Eventually a guy walks into the bar who looks about right. "Glasses — that's a plus," Rudd says. "And some sort of a knapsack." But suddenly Rudd's training from the film deserts him. "What do we do?" he asks. "Make eyes at the guy? Hold a gaze a little long? How do we initiate it?" After a while, Rudd gets up and asks the bookish guy if he wants to sit with us. Two minutes later, Sammy Politziner, 31, an investment banker, and Rudd are talking about the University of Michigan football team, quoting Steve Martin movies and comparing outfits by looking at each other's tags. (Sammy is wearing Banana Republic; Rudd, J. Crew). We all, I believe, have the comforting and horrifying epiphany that all men are, at least in the short term, interchangeable. Then Politziner says, "We're three married dudes. I wonder if there's a thrill of the chase missing from our hormones that we're searching for." To which Rudd replies, "I think so." This exchange does not sound as gay as it does poignant and questioning. If you need help imagining this scenario, try drinking four pints of Guinness.

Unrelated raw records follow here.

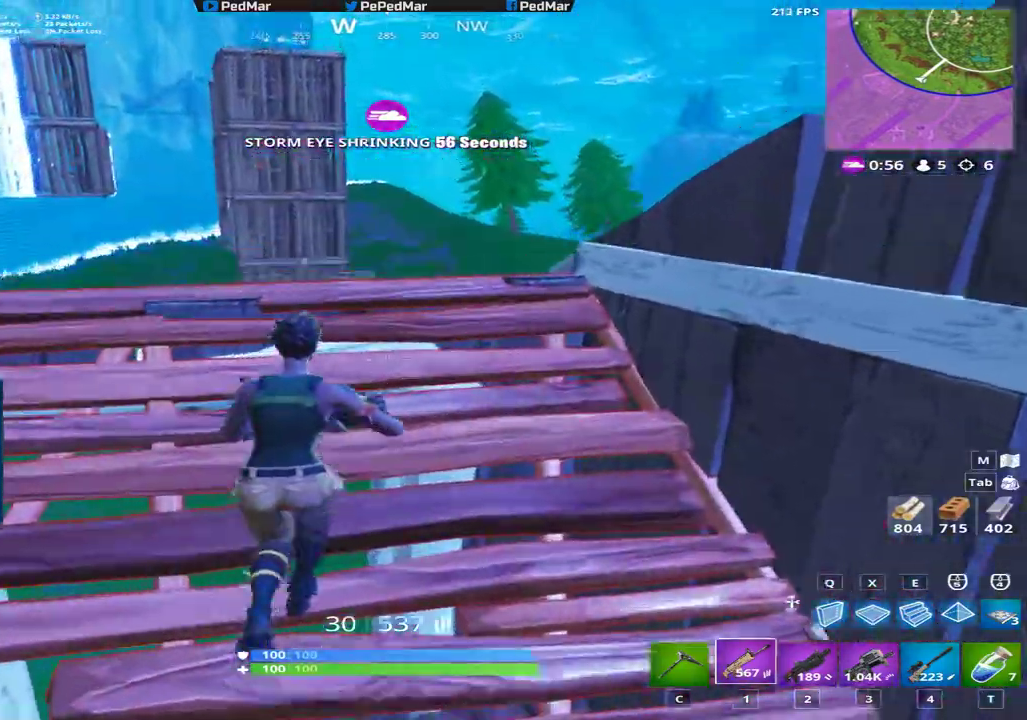
{"keys": [], "mouse": ["left"], "events": [[100, "mouse_right", "down"], [217, "mouse_right", "up"], [484, "mouse_left", "down"], [501, "w", "up"]]}
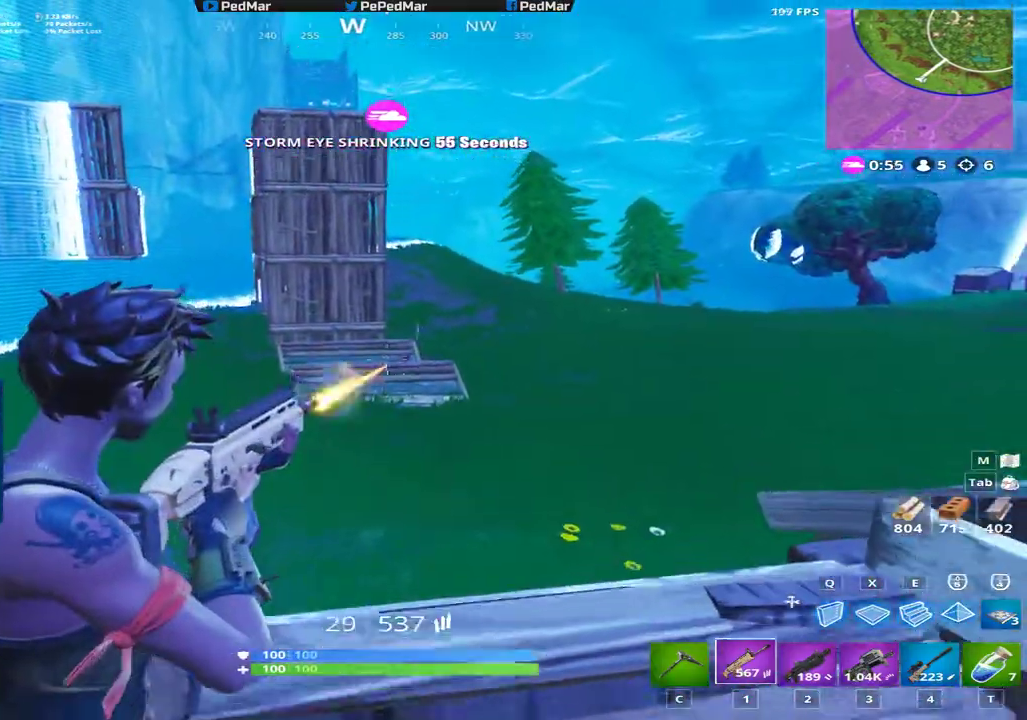
{"keys": [], "mouse": ["left"], "events": []}
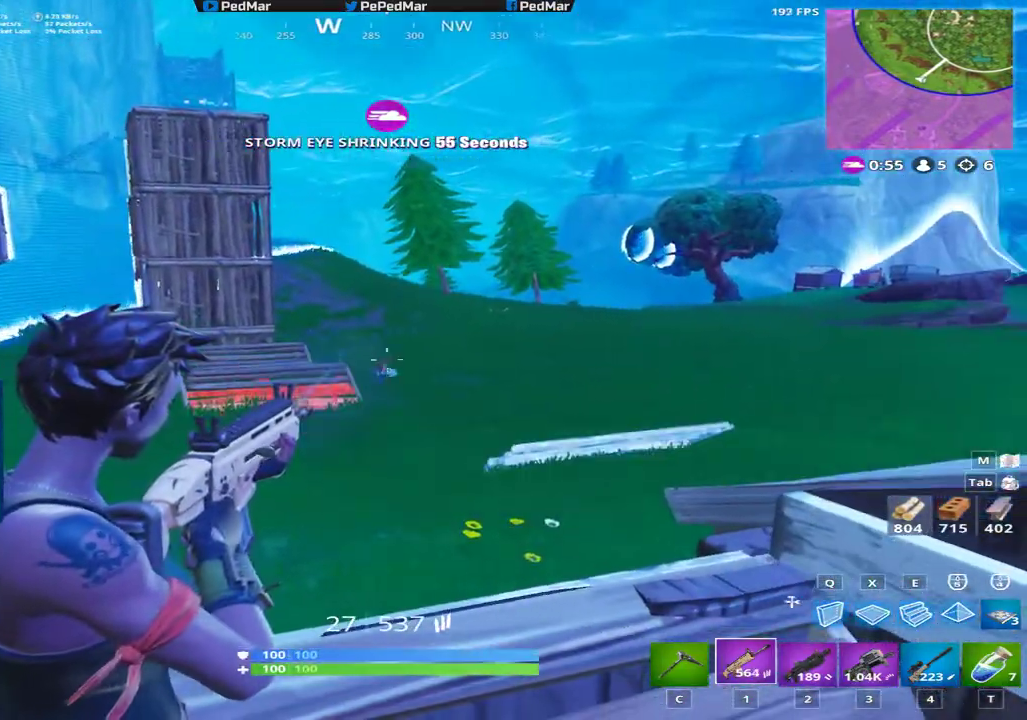
{"keys": [], "mouse": ["left"], "events": []}
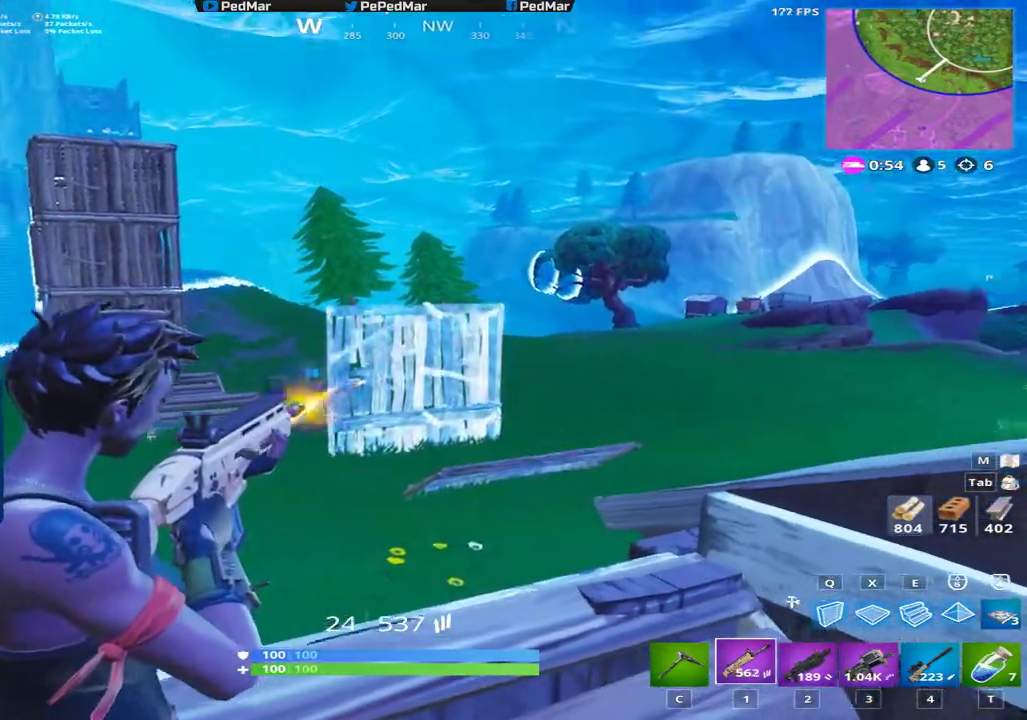
{"keys": ["d"], "mouse": [], "events": [[350, "d", "down"], [450, "mouse_left", "up"]]}
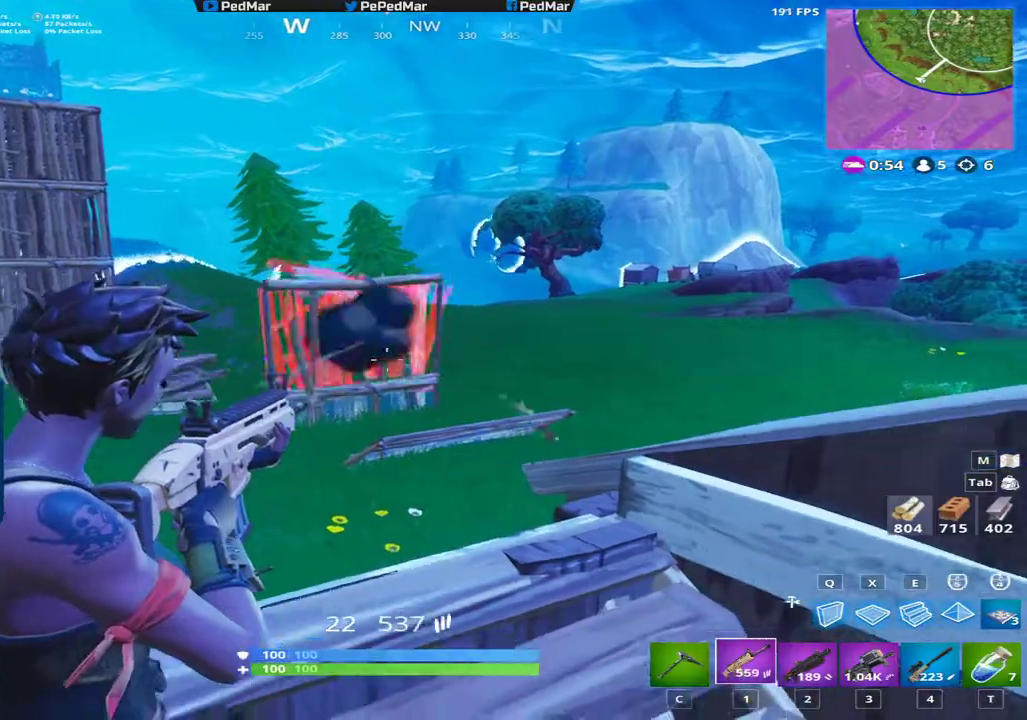
{"keys": [], "mouse": ["left"], "events": [[184, "w", "down"], [217, "d", "up"], [267, "a", "down"], [334, "mouse_left", "down"], [401, "w", "up"], [467, "a", "up"]]}
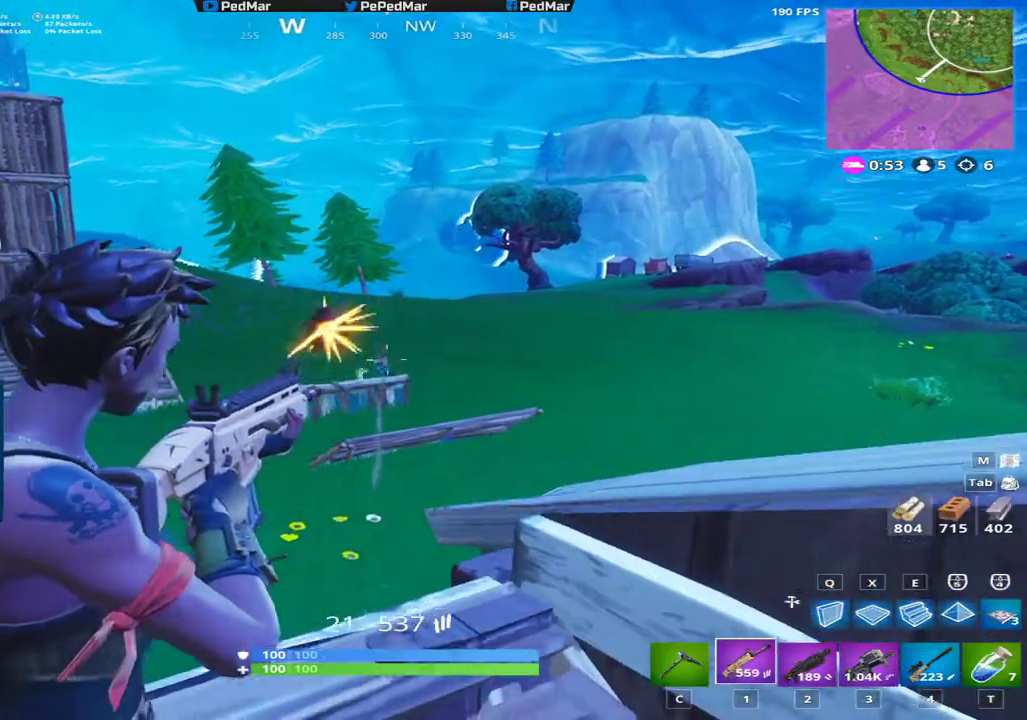
{"keys": ["a"], "mouse": ["left"], "events": [[50, "d", "down"], [100, "d", "up"], [217, "d", "down"], [400, "a", "down"], [400, "d", "up"]]}
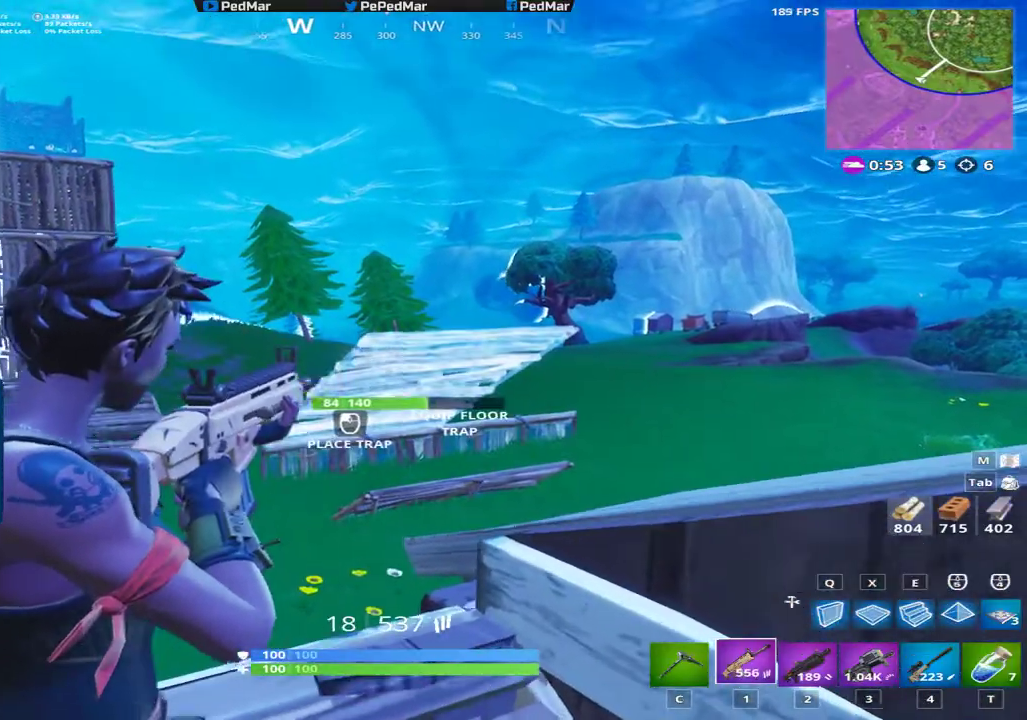
{"keys": [], "mouse": [], "events": [[317, "mouse_left", "up"], [384, "a", "up"]]}
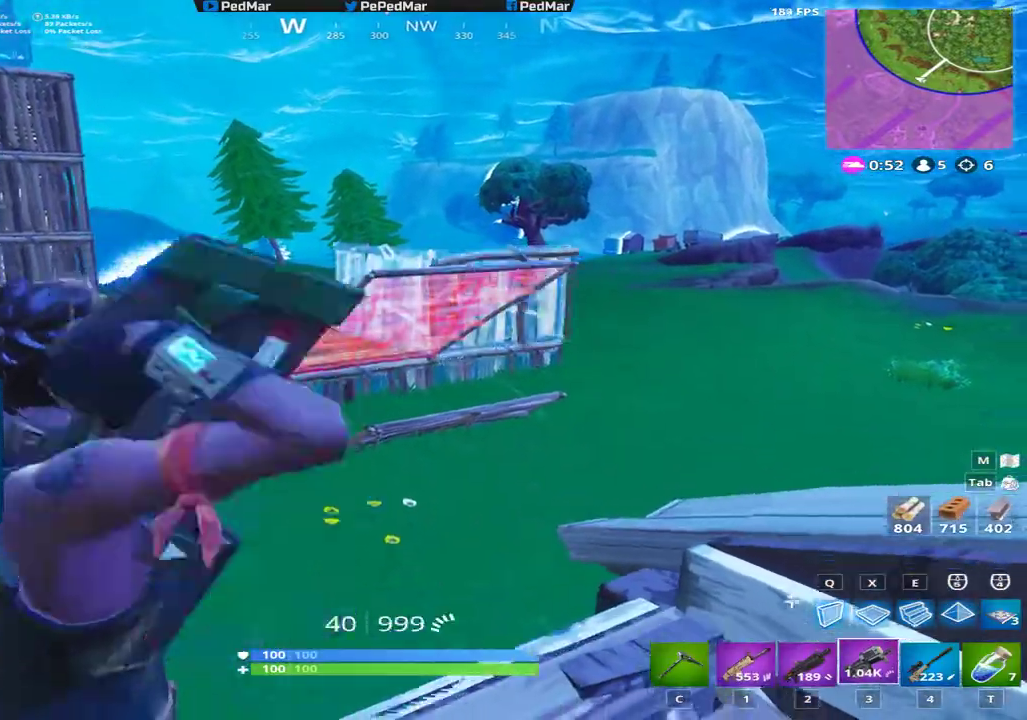
{"keys": ["d"], "mouse": ["left"], "events": [[17, "d", "down"], [100, "mouse_right", "down"], [183, "mouse_right", "up"], [283, "a", "down"], [367, "a", "up"], [417, "mouse_left", "down"]]}
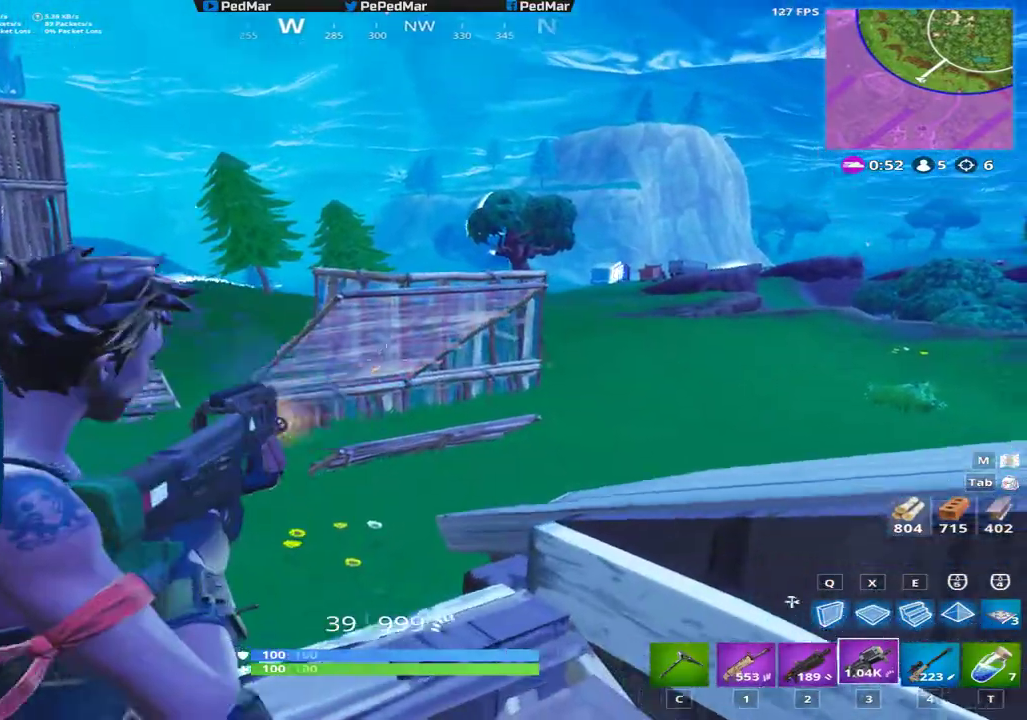
{"keys": ["d", "shift"], "mouse": [], "events": [[34, "a", "down"], [67, "d", "up"], [150, "d", "down"], [167, "a", "up"], [301, "mouse_right", "down"], [334, "mouse_left", "up"], [417, "shift", "down"], [451, "mouse_right", "up"]]}
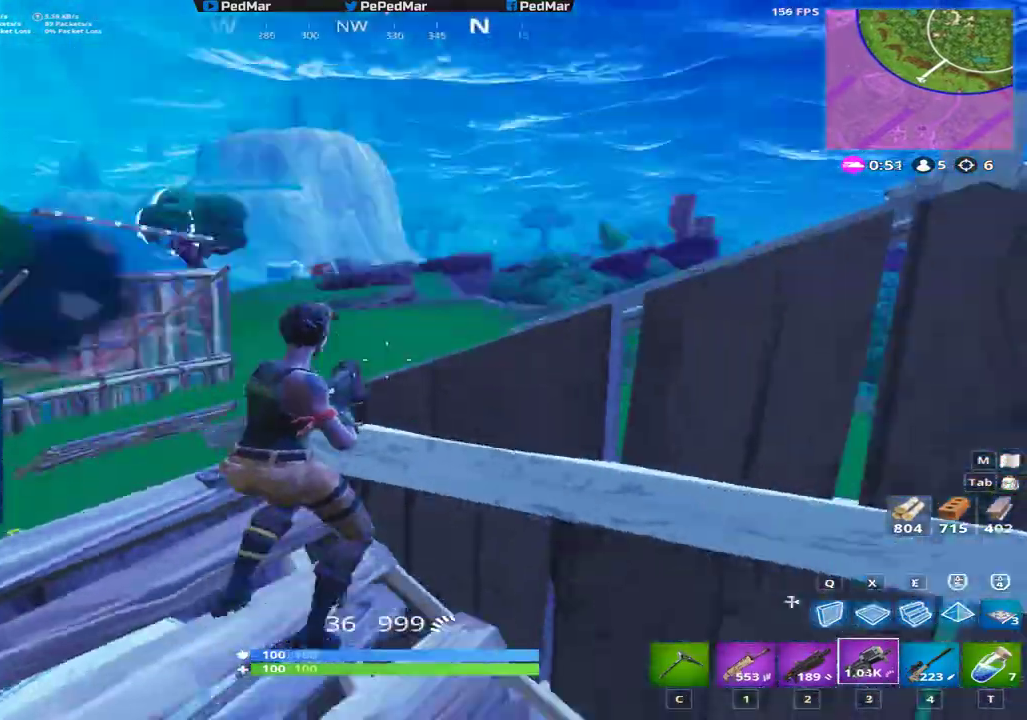
{"keys": ["d", "shift", "w"], "mouse": [], "events": [[33, "w", "down"]]}
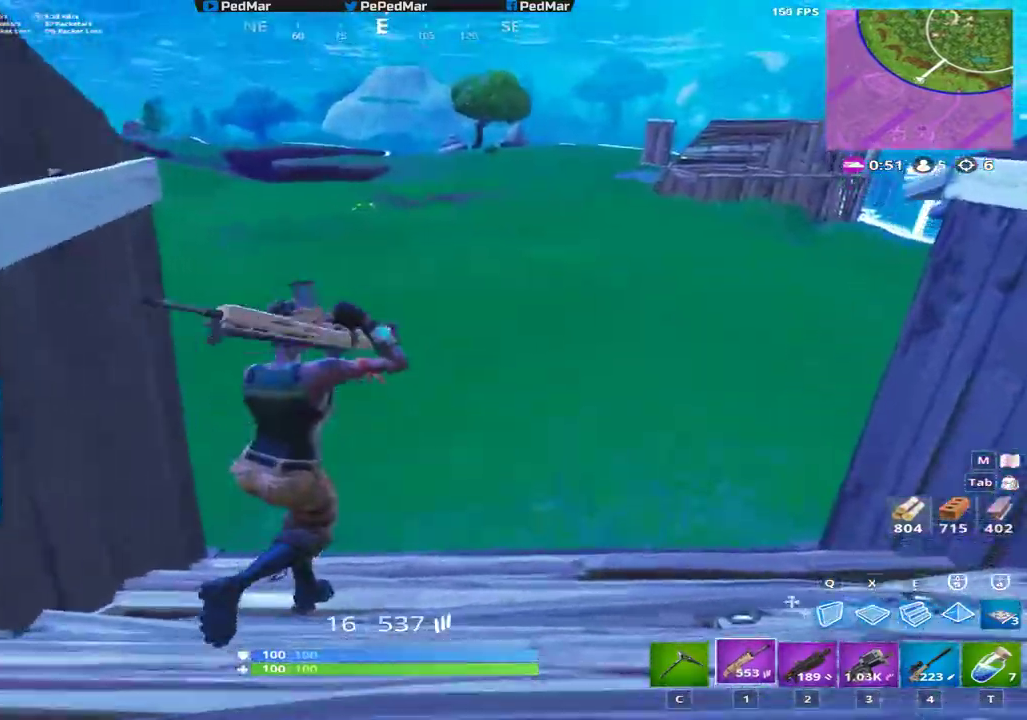
{"keys": ["r", "shift", "w"], "mouse": [], "events": [[17, "d", "up"], [184, "space", "down"], [317, "r", "down"], [351, "space", "up"], [417, "r", "up"], [451, "r", "down"]]}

Politziner, who knew the plot of I Love You, Man two months before its release, quickly endears himself to me by asking Rudd far better questions than I was asking. When Rudd mentions playing Lisa Kudrow's boyfriend on Friends, Politziner asks, "Was she a good kisser?" Rudd deflects with "Well, I knew her husband," and then explains that TV kissing rarely involves tongue. Politziner also finds out the best ad-libbers Rudd has worked with (Will Ferrell, Steve Carell and Jane Lynch), his favorite books (Pete Hamill on New York history), where he lives (he rents an apartment in the West Village and recently bought a weekend house in upstate New York) and what he's been working on (Rudd and some friends wrote a sitcom about actor-caterers called Party Down that airs on Starz starting March 20). I am considering bringing Politziner to all my interviews, because having him there allows me to drink and text the friends I still have after getting married.

And as good as Rudd is at being interviewed, he's not bad at interviewing either. Politziner, it turns out, once worked as a waiter at Café du Monde in New Orleans, watches The Bachelor and has a Lisa Kudrow thing. These are the confessions that build male friendships. There may, or may not, be a puppy on my iPhone home screen.

After about an hour, our new friend has to leave for dinner. As we walk out into the cold with the satisfaction of men whose mission is complete, Rudd seems just as smiley as when we walked in. I get the feeling that even if Politziner had been a Clueless-hating jerk, Rudd would have been just as smiley. He's that rare, edgy, adorable leading man you could drop into any bar. Or any movie. I think he could even handle being in one with a woman.